---------- INPUT MATERIAL
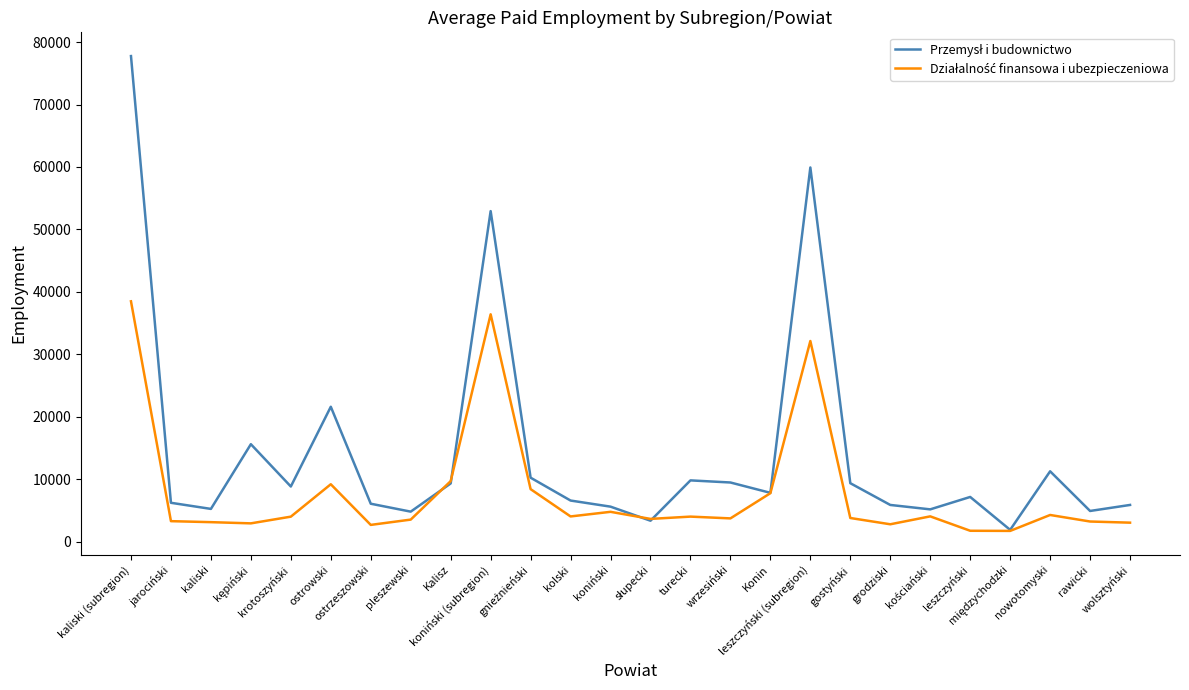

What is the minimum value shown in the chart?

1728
--------------------
---------- INPUT MATERIAL
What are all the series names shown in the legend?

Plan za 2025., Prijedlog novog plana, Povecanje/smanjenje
--------------------
---------- INPUT MATERIAL
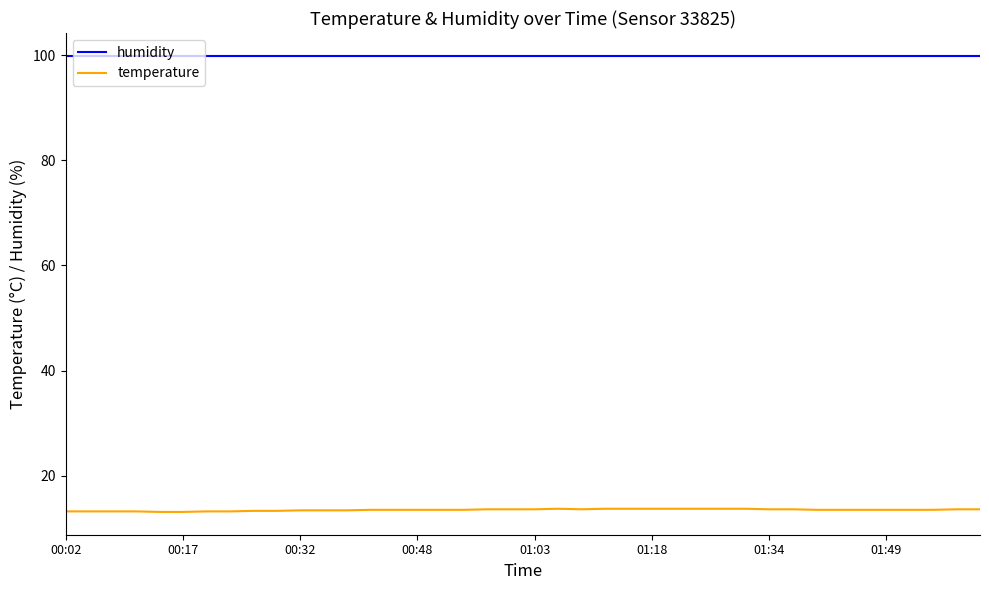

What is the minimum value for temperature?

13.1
--------------------
**HOW TO COMPLETE THIS TASK**. Which lines of the items above contain the string "minimum", with case counting? Pick out each of those lines and copy it.

**EXERCISE SOLUTION**.
What is the minimum value shown in the chart?
What is the minimum value for temperature?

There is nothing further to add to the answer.